● THE PROBLEM:
Please state how many lines of the records below contain the word "plainly". Give the number and nothing else.

▼▼▼

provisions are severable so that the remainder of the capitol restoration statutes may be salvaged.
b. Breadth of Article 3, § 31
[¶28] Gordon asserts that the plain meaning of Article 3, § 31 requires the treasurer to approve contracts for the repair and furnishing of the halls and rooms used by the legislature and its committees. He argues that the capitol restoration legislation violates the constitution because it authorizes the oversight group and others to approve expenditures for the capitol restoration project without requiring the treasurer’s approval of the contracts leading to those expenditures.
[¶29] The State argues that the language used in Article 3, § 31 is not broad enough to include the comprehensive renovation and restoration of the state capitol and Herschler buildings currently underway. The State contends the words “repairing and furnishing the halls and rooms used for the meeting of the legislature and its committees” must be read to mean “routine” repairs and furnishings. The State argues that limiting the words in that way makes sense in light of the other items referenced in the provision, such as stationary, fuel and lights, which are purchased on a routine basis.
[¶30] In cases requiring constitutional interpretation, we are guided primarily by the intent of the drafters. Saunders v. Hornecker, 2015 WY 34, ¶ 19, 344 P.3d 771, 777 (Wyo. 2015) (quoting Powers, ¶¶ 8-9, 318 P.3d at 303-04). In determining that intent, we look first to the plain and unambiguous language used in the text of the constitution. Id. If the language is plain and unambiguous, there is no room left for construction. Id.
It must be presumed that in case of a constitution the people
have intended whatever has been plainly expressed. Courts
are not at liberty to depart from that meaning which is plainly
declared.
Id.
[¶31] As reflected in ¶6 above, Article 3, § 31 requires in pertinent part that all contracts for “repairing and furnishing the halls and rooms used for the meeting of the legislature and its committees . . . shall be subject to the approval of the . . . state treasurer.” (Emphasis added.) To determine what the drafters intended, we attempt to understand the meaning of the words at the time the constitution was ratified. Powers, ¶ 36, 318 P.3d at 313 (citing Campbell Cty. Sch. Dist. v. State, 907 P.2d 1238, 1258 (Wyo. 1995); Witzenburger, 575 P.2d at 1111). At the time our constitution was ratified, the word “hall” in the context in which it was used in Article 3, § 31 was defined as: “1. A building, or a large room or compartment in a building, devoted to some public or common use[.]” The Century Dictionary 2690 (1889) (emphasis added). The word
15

▲▲▲

● WRITTEN ANSWER:
2